然後他就這麼叼著麵包,也不跟同學打招呼,起身拽上李白就走,是往冰場入口的方向,李白方才因意外觸碰而瑟縮的指節在他手中不自覺舒開了,楊剪當然感覺得到,把麵包幾口嚥下,他側目問他:“覺得無聊?”
李白心知自己已經被看了個透,卻要裝聽不清:“啊?”
“行了,”楊剪把他拉到租鞋臺前,“無聊就陪你玩會兒。”
第一次踏上滑冰場的感覺是奇妙的,輪子在腳下,怎樣移動都是輕而易舉,反而讓人擔心自己會翻倒,仰面一躺,或是踉蹌一摔,都讓人笑掉大牙。李白也在這時才明白,人之所以能立得穩,是因為走路本身存在難度。這是否就是楊剪給那群初中生講的摩擦力?他經常幫忙貼題,時間久了都把這些規律看得馬馬虎虎,但也不能說有準,反正他在夜校沒學過物理。
不過,他馬上就沒空琢磨物理也沒空擔心摔倒了,楊剪粗略教了教他滑行和剎車的方法,見他不存在太大的平衡問題,體重輕也比較好控制,居然直接拉他滑進冰場內圈。內圈裡的人基本都相互抓著腰,排成了幾條長龍,一大幫人玩得頗有氣勢,他們兩個卻挺另類,不與之為伍,楊剪把速度提得相當急,完全沒在害怕。

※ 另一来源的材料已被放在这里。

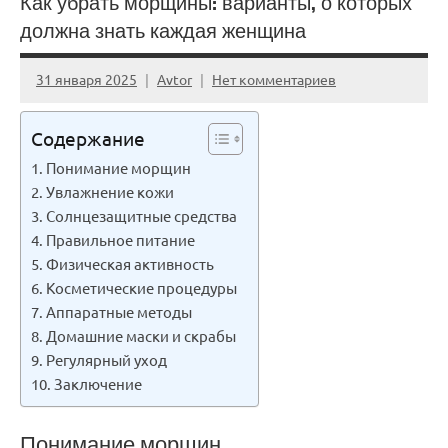
Как убрать морщины: варианты, о которых
должна знать каждая женщина
31 января 2025
Avtor
Нет комментариев
Содержание
Понимание морщин
Увлажнение кожи
Солнцезащитные средства
Правильное питание
Физическая активность
Косметические процедуры
Аппаратные методы
Домашние маски и скрабы
Регулярный уход
Заключение
Понимание морщин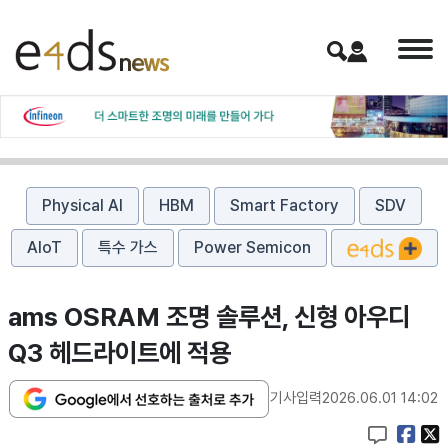
Physical AI
HBM
Smart Factory
SDV
AIoT
특수 가스
Power Semicon
ams OSRAM 조명 솔루션, 신형 아우디
Q3 헤드라이트에 적용
기사입력
2026.06.01 14:02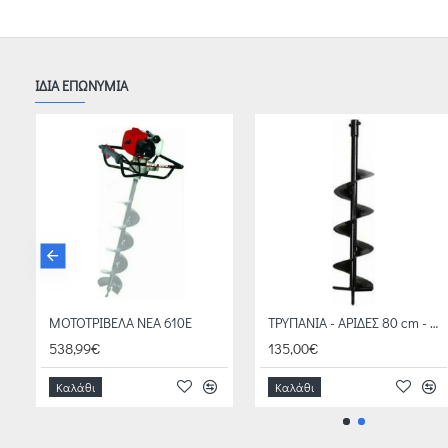
ΙΔΙΑ ΕΠΩΝΥΜΙΑ
ΜΟΤΟΤΡΙΒΕΛΑ NEA 610E
ΤΡΥΠΑΝΙΑ - ΑΡΙΔΕΣ 80 cm - Φ 12cm
538,99€
135,00€
Καλάθι
Καλάθι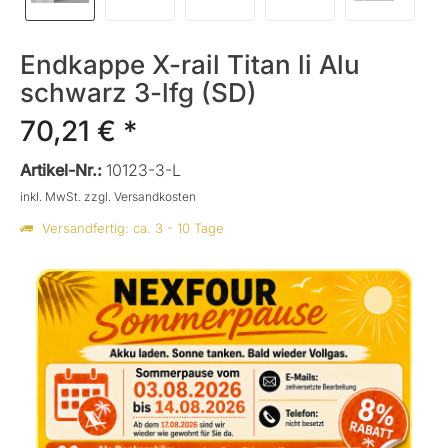
Endkappe X-rail Titan li Alu
schwarz 3-lfg (SD)
70,21 € *
Artikel-Nr.:
10123-3-L
inkl. MwSt.
zzgl. Versandkosten
Versandfertig: ca. 3 - 10 Tage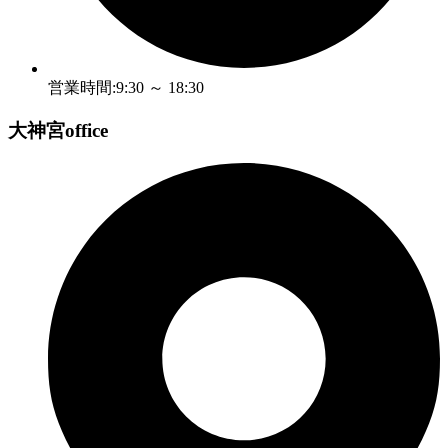
営業時間:9:30 ～ 18:30
大神宮office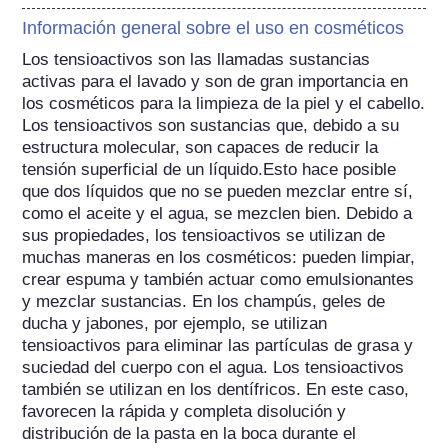
Información general sobre el uso en cosméticos
Los tensioactivos son las llamadas sustancias 
activas para el lavado y son de gran importancia en 
los cosméticos para la limpieza de la piel y el cabello. 
Los tensioactivos son sustancias que, debido a su 
estructura molecular, son capaces de reducir la 
tensión superficial de un líquido.Esto hace posible 
que dos líquidos que no se pueden mezclar entre sí, 
como el aceite y el agua, se mezclen bien. Debido a 
sus propiedades, los tensioactivos se utilizan de 
muchas maneras en los cosméticos: pueden limpiar, 
crear espuma y también actuar como emulsionantes 
y mezclar sustancias. En los champús, geles de 
ducha y jabones, por ejemplo, se utilizan 
tensioactivos para eliminar las partículas de grasa y 
suciedad del cuerpo con el agua. Los tensioactivos 
también se utilizan en los dentífricos. En este caso, 
favorecen la rápida y completa disolución y 
distribución de la pasta en la boca durante el 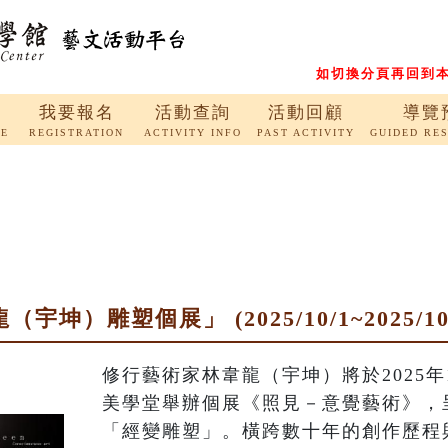
如切換分頁再回到本
我要報名
活動查詢
活動回顧
導覽
RE
REGISTRATION
ACTIVITY INFO
PAST ACTIVITY
GUIDED RE
坤）雕塑個展」 (2025/10/1~2025/10/
修行藝術家林韋龍（宇坤）將於2025
美學堂舉辦個展《照見－意覺藝術》，
「經變雕塑」。橫跨數十年的創作歷程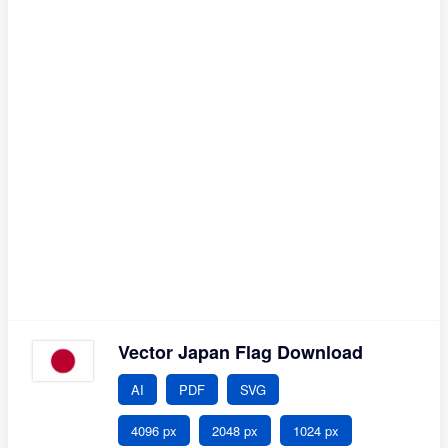
Vector Japan Flag Download
AI
PDF
SVG
4096 px
2048 px
1024 px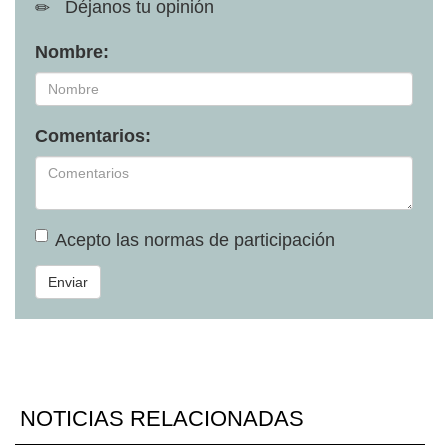
Déjanos tu opinión
Nombre:
Comentarios:
Acepto las
normas de participación
Enviar
NOTICIAS RELACIONADAS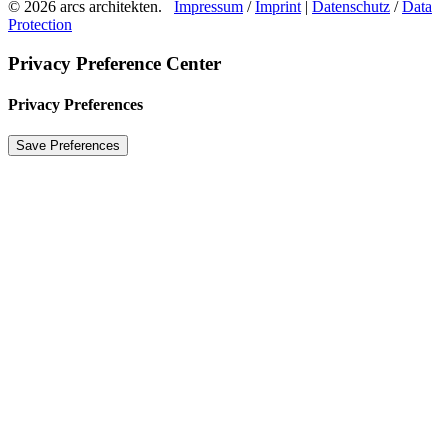
© 2026 arcs architekten.
Impressum
/
Imprint
|
Datenschutz
/
Data
Protection
Privacy Preference Center
Privacy Preferences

起初,李白短短地懵了一下,隨即想,飛應該就是這種感覺了。一定是。他同樣捕捉不到任何害怕的感覺,就算要被看不見的旋渦捲進去,跟楊剪一塊,他覺得也不錯,甚至真想去試試。嗓子眼發癢,控制不住地大叫出聲,很快又變成了笑,李白知道楊剪聽得見自己在笑,就算那人在引路,不回頭,他也知道。因為在周杰倫唱了滿冰場的《以父之名》中,他同樣能聽到楊剪的笑聲。